You sound very over-anxious.

OhChristHasRisenFENTON · 05/04/2012 17:10

Just thinking, is it at all possible that your ex thinks that your daughter is finding the upcoming wedding a bit all consuming and he considers this introduction to be a bit of a distraction for her?

As I said up thread, it might not be such a bad thing that other things are happening in her life other than your wedding.

MrsDeeBee · 05/04/2012 17:10

Rachloui

You just said it.
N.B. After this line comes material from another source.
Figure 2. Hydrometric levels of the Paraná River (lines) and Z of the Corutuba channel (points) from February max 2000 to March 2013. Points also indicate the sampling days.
Frankly my daughters wellbeing comes before mine and her father's feelings and rights as parents.

And the answer is ? Wink

WorraLiberty · 05/04/2012 17:13

Bloody hell this is bonkers.

Why are the adults in your DD's life making such a massive event of this?
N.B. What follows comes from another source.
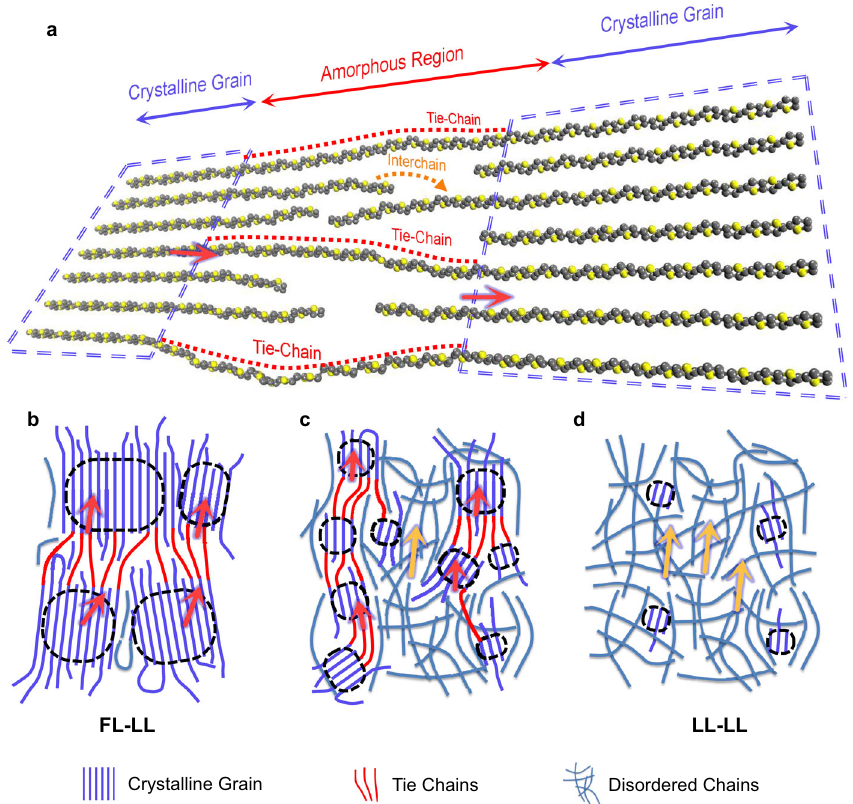
Fig. 3 Relationship between charge transport and microstructure in polymer fi lms. a Schematic illustration of the microstructure in the PBTTT fi lm with different degrees of crystallinity, including crystalline grains with well-ordered chains, tie-chains that connect two grains, and disordered chains in the amorphous region. Schematic diagram of grain and amorphous chain distributions in PBTTT fi lms with different degrees of crystallinity related to various possible transport paths: crystalline grain-tie-chain tunneling (denoted as red arrows) noted as FL – LL tunneling, related to the power-law in HC samples in b , coexisting of grain-tie-chain tunneling and chain-chain tunneling (denoted as orange arrows) in MC sample ( c ), and chain-chain tunneling in disordered PC samples, noted as LL – LL tunneling ( d ). The different dominated transport paths determine the fi nal nonlinear transport parameters displayed in Fig.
She's meeting her Dad's new girlfriend...not the bloody Queen!

A trip to McDonalds or a couple of hours over the park could have solved all this and if everyone wasn't making such a big deal of it, I'm sure your DD wouldn't worry either.

IAmBooyhoo · 05/04/2012 17:14

"OP you have commited the cardinal MN sin of being a birth mother who is concerned about the effect actions of a pratty ex on your little girl."

this is the comment i was responding to.

"actually sassy from what i have seen on MN birth mothers who try to protect their dcs from pratty ex's get alot of support here. i have never noticed a trend such as you describe,ie making out it is a cardinal sin."

this is what i responded.

if you had meant OP's posting about their ex's introducing new partners then you should have said that. i didn't mention ex's introducing new partners because it wasn't what you said in your comment.

Rachloui · 05/04/2012 17:19

PostBellumBugsy I do understand and even agree and obviously i'll be there to pick up the pieces if things go badly etc. i just wish that she didn't have to go through things in the first place. I genuinely even feel bad for his new gf that she might get a tough time from dd after the last two!!
I am over anxious lol, but that's my nature and i do fight against it.

OhChristHasRisenFENTON That would be amazing if it were the case but honestly if i thought he was that much of a thinker I wouldn't even be worried! lol.

MrsDeeBee You're right! I've asked him to reconsider, I've told dd i will speak to him about her worries; I can't do much else until her gets back to me with his thoughts. Also, hopefully he will talk to new GF and she might offer another perspective on it all.

OP posts:
Rachloui · 05/04/2012 17:21

WorraLiberty You are right i know that, its just the timing. Its days away and everything is so heightened i suppose.